Orman gözetleme kuleleri, orman yangınlarının önceden tespit edilmesi için hayati önem taşıyor. İlkbaharla birlikte kulelere çıkan görevliler, kış aylarına kadar ormanları 24 saat boyunca izliyor. Dumana karşı hassas olan görevliler, ormandan yükselen bir duman gördüklerinde durumu telsizle işletmeye bildiriyor. Yangına karşı teyakkuzda olan ekipler, gözetleme kulesinden bildirilen bölgeleye kısa sürede ulaşarak yangına büyümeden müdahale edebiliyor.
Yerleşim yerlerinden uzakta bulunan kulelerde çalışan görevliler, genellikle vardiyalı şekilde görev yapıyor. Kimi kulelerde ise karı-koca birlikte görev yapıyor. Bunlardan biride Kurdaş çifti. Yangına karşı birinci derece hassas olan bölgeler arasında yer alan ve kartal yuvasını andıran 1050 metre yükseklikte ki Çinetaşı Yangın Gözetleme Kulesi'nde görev yapan çift, 27 yıldır ormanları gözlüyor.
"HAYAT ÇOK GÜZEL HUZUR BULUYORUZ"
İşlerini severek yaptıklarını söyleyen Ahmet Kurdaş; "Hayat biraz sıkıcı ama alıştığımız için zor gelmiyor. 27 yıldır bu işi yapıyoruz. Buraya gaz lambasıyla başladık. Sonra akü geldi. Aküden güneş enerjisine geçtik. Şuan elektrik geldi. Televizyonumuz var. Buzdolabımız var. Eskisine göre bin kat iyi. 24 saat gözetleme yapıyoruz. Eşim en büyük yardımcım. Nöbetleşe kontrol ediyoruz. 'Sen bak, ben bak' diye bir şey yok. Kim boşta kalırsa gözetliyor. Sakarya, Kocaeli, Bolu, Bursa, Bilecik ve Sakarya'yı buradan görüyoruz. Hangi ilde yangını görürsek mıntıkayı ezberlediğimiz için hemen dürbünle bakıp bildiriyoruz. Yangın en çok eylül ekim ayında otların kuruduğu zamanda oluyor." diye konuştu.

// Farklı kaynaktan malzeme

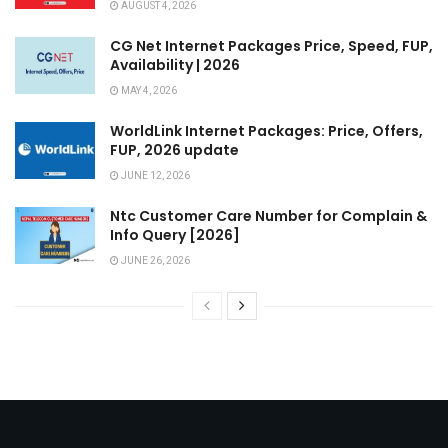
AUGUST 4, 2026
CG Net Internet Packages Price, Speed, FUP,
Availability | 2026
MAY 4, 2026
WorldLink Internet Packages: Price, Offers,
FUP, 2026 update
JUNE 12, 2026
Ntc Customer Care Number for Complain &
Info Query [2026]
JUNE 26, 2026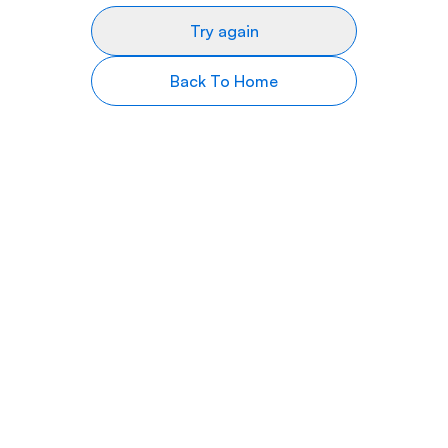
Try again
Back To Home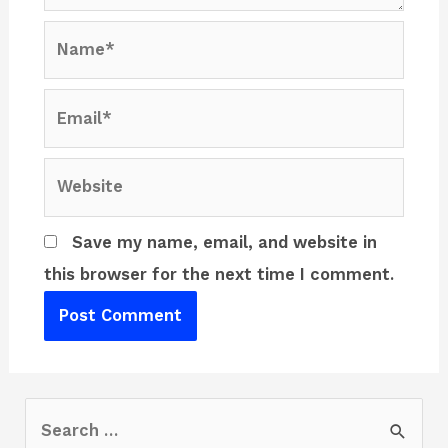
Name*
Email*
Website
Save my name, email, and website in
this browser for the next time I comment.
S
e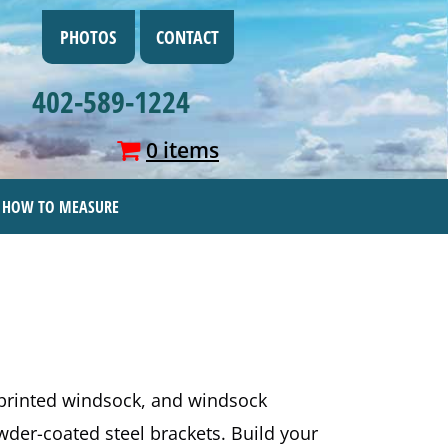
PHOTOS
CONTACT
402-589-1224
0 items
HOW TO MEASURE
-printed windsock, and windsock
der-coated steel brackets. Build your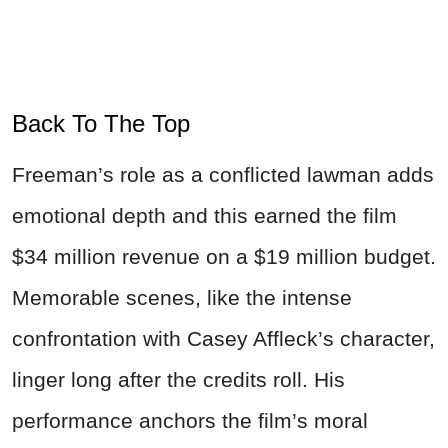
Back To The Top
Freeman’s role as a conflicted lawman adds
emotional depth and this earned the film
$34 million revenue on a $19 million budget.
Memorable scenes, like the intense
confrontation with Casey Affleck’s character,
linger long after the credits roll. His
performance anchors the film’s moral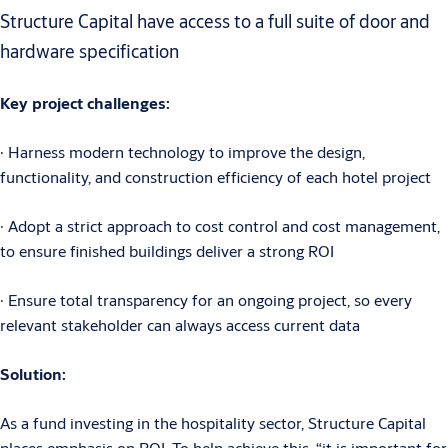
Structure Capital have access to a full suite of door and
hardware specification
Key project challenges:
∙ Harness modern technology to improve the design,
functionality, and construction efficiency of each hotel project
∙ Adopt a strict approach to cost control and cost management,
to ensure finished buildings deliver a strong ROI
∙ Ensure total transparency for an ongoing project, so every
relevant stakeholder can always access current data
Solution:
As a fund investing in the hospitality sector, Structure Capital
places emphasis on ROI. To help achieve this, “it is important for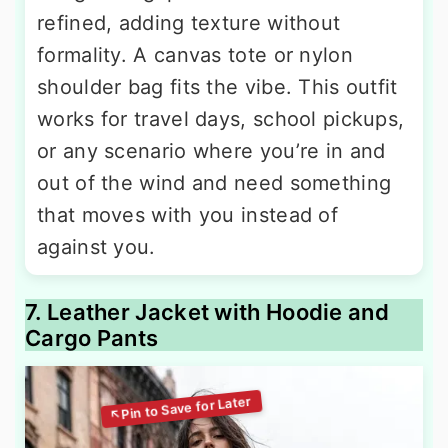
refined, adding texture without
formality. A canvas tote or nylon
shoulder bag fits the vibe. This outfit
works for travel days, school pickups,
or any scenario where you’re in and
out of the wind and need something
that moves with you instead of
against you.
7. Leather Jacket with Hoodie and
Cargo Pants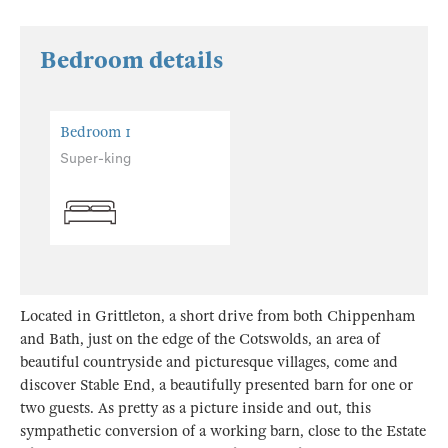
Bedroom details
Bedroom 1
Super-king
Located in Grittleton, a short drive from both Chippenham
and Bath, just on the edge of the Cotswolds, an area of
beautiful countryside and picturesque villages, come and
discover Stable End, a beautifully presented barn for one or
two guests. As pretty as a picture inside and out, this
sympathetic conversion of a working barn, close to the Estate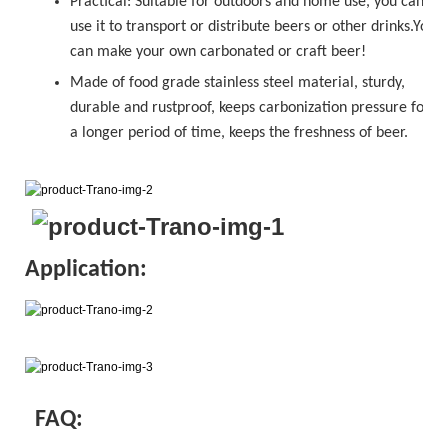
Practical: Suitable for outdoors and home use, you can
use it to transport or distribute beers or other drinks.You
can make your own carbonated or
craft beer!
Made of food grade stainless steel material, sturdy,
durable and rustproof, keeps carbonization pressure for
a longer period of time, keeps the freshness of beer.
Application:
FAQ: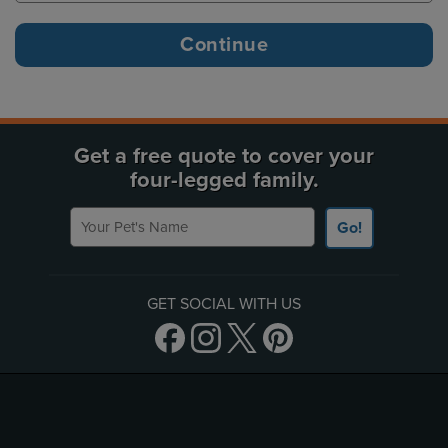
Get a free quote to cover your
four-legged family.
Your Pet's Name
Go!
GET SOCIAL WITH US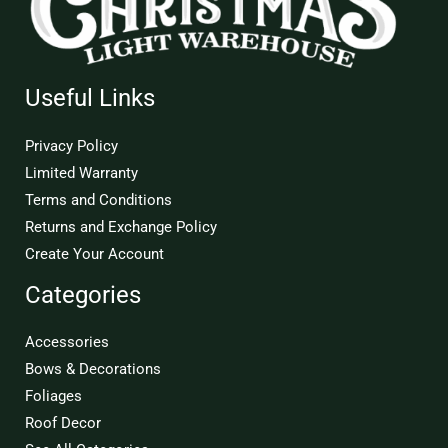
Useful Links
Privacy Policy
Limited Warranty
Terms and Conditions
Returns and Exchange Policy
Create Your Account
Categories
Accessories
Bows & Decorations
Foliages
Roof Decor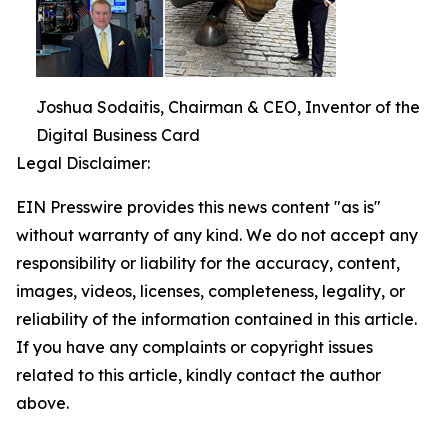
Joshua Sodaitis, Chairman & CEO, Inventor of the
Digital Business Card
Legal Disclaimer:
EIN Presswire provides this news content "as is"
without warranty of any kind. We do not accept any
responsibility or liability for the accuracy, content,
images, videos, licenses, completeness, legality, or
reliability of the information contained in this article.
If you have any complaints or copyright issues
related to this article, kindly contact the author
above.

Nigar Kurdaş ise ormanın izlenmesinde eşine yardımcı olduğunu belirtiyor. Orman gözetlemenin dışında yemek ve temizlik işleriyle de uğraştığını anlatan üç çocuk annesi Kurdaş, şunları söyledi; "Beyime yardımcı oluyorum. Burada hayat çok güzel. Huzur buluyoruz. İşimiz iyi olduğu için memnunuz. Üç kızım var. Çocuklarımı annem babam sayesinde büyüttüm. Kuleye yazın çıkıyoruz. Kar kış oldu mu iniyoruz. Açık havada geziyoruz. Kapalı havada içeride duruyoruz. Televizyon izliyoruz."

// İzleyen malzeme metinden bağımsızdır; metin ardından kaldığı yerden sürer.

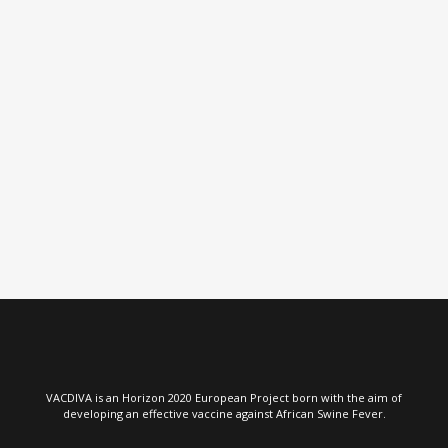
VIEW
VIEW
VACDIVA is an Horizon 2020 European Project born with the aim of
developing an effective vaccine against African Swine Fever.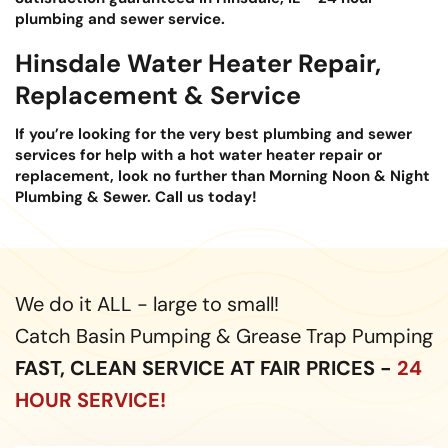
plumbing and sewer service.
Hinsdale Water Heater Repair,
Replacement & Service
If you’re looking for the very best plumbing and sewer
services for help with a hot water heater repair or
replacement, look no further than Morning Noon & Night
Plumbing & Sewer. Call us today!
We do it ALL - large to small!
Catch Basin Pumping & Grease Trap Pumping
FAST, CLEAN SERVICE AT FAIR PRICES -
24
HOUR SERVICE!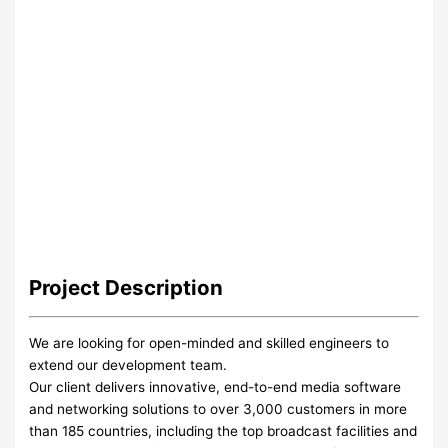
Project
Description
We are looking for open-minded and skilled engineers to
extend our development team.
Our client delivers innovative, end-to-end media software
and networking solutions to over 3,000 customers in more
than 185 countries, including the top broadcast facilities and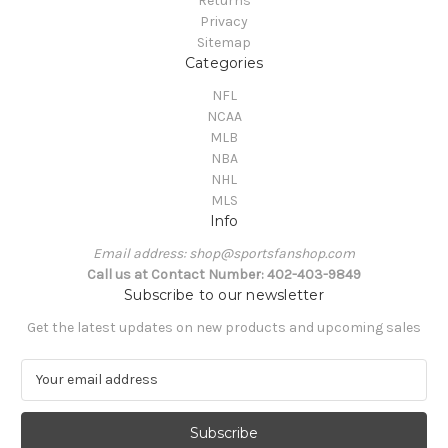
Returns
Privacy
Sitemap
Categories
NFL
NCAA
MLB
NBA
NHL
MLS
Info
Email address: shop@sportsfanshop.com
Call us at Contact Number: 402-403-9849
Subscribe to our newsletter
Get the latest updates on new products and upcoming sales
E
m
a
i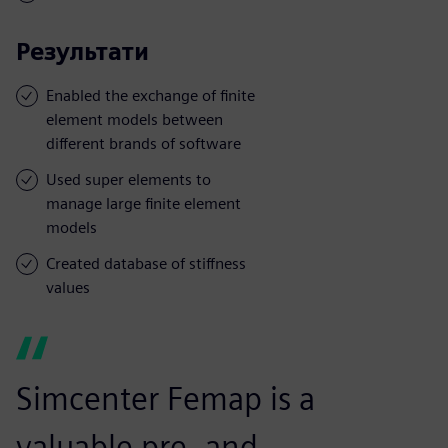
Результати
Enabled the exchange of finite
element models between
different brands of software
Used super elements to
manage large finite element
models
Created database of stiffness
values
Simcenter Femap is a
valuable pre- and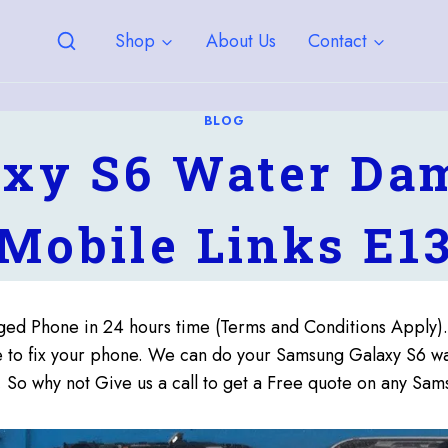
Shop
About Us
Contact
BLOG
xy S6 Water Dam
Mobile Links E1
ed Phone in 24 hours time (Terms and Conditions Apply
me to fix your phone. We can do your Samsung Galaxy S6 w
, So why not Give us a call to get a Free quote on any 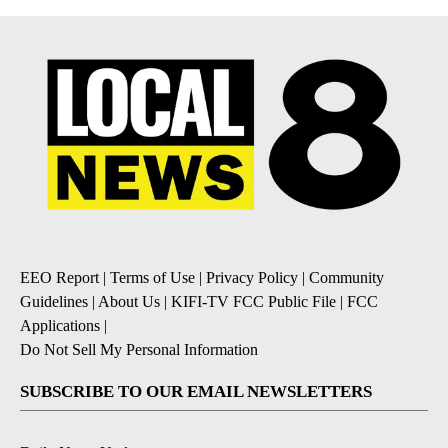
EEO Report
|
Terms of Use
|
Privacy Policy
|
Community
Guidelines
|
About Us
|
KIFI-TV FCC Public File
|
FCC
Applications
|
Do Not Sell My Personal Information
SUBSCRIBE TO OUR EMAIL NEWSLETTERS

"KULELER HAYATİ ÖNEM TAŞIYOR"
Adapazarı Orman Bölge Müdürü Hasan Türkyılmaz da gözetleme kulelerinin, orman yangınlarının önceden tespit edilmesi için hayati önem taşıdığını kaydetti. Yangın sezonunun 1 Mayıs'ta başlayıp 30 Kasım'a kadar devam ettiğini dile getiren Türkyılmaz; "Bölgemizde 10 kulemizde yangına karşı hazırlıklarımızı tamamladık. Ekiplerimizi çıkarttık. Yangınla ilgili en önemli birimimiz 'kuleler' diye biliriz. Halk veya diğer görevliler yangını fark edene kadar geçecek zamanı kuleler yok ediyorlar. Çok geniş bir alanı görüyorlar. Dumanı hissettikleri anda daha yangın oluşmadan bize telsiz ve telefonlar aracılığıyla haber veriyorlar. Doğrudan müdahale imkanı veriyorlar. Daha önce suyun elektriğin ve yaşamın çok zor şartlarda çalışan görevlilerimiz son yıllarda devletin katkılarıyla güzel mekanlara kavuştu." dedi.

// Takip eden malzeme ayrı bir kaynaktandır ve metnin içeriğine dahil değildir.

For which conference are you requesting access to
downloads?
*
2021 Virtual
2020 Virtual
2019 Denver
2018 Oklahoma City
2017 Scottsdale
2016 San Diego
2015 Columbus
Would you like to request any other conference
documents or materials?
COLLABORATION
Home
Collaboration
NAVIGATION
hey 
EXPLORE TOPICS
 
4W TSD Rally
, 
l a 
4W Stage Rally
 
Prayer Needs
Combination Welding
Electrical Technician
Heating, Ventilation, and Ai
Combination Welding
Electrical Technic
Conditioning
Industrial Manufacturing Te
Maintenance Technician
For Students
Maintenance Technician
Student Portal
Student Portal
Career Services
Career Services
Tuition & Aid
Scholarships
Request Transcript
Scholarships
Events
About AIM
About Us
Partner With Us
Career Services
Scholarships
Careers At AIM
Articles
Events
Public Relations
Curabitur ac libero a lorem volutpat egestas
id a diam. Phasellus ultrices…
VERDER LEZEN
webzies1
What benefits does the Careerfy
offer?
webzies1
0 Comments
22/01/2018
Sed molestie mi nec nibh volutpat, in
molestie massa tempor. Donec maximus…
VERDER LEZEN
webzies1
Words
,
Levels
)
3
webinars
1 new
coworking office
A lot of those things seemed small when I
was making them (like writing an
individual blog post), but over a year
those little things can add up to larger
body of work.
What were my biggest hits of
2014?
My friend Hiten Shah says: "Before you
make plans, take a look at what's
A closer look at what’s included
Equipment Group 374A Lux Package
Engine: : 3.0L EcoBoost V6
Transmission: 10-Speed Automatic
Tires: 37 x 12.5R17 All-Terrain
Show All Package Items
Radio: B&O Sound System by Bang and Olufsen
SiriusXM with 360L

Ormanları yetiştirmekten daha önemli olan konunun ormanların muhafazası olduğunu vurgulayan Türkyılmaz, şunları kaydetti; "Muhafazaya en büyük zarar veren ise yangınla ilgili tehditler. Ülkemizde bugün kaçakçılık tehlike ve tehdit olmaktan çıktı. Yangınların ormanlar üzerindeki tehdidi devam ediyor.Yangın ihbarının ardından müdahale süremiz 15 dakika. Bu da Türkiye'nin dünyada yangınla mücadelede önde olduğu konudan birisi."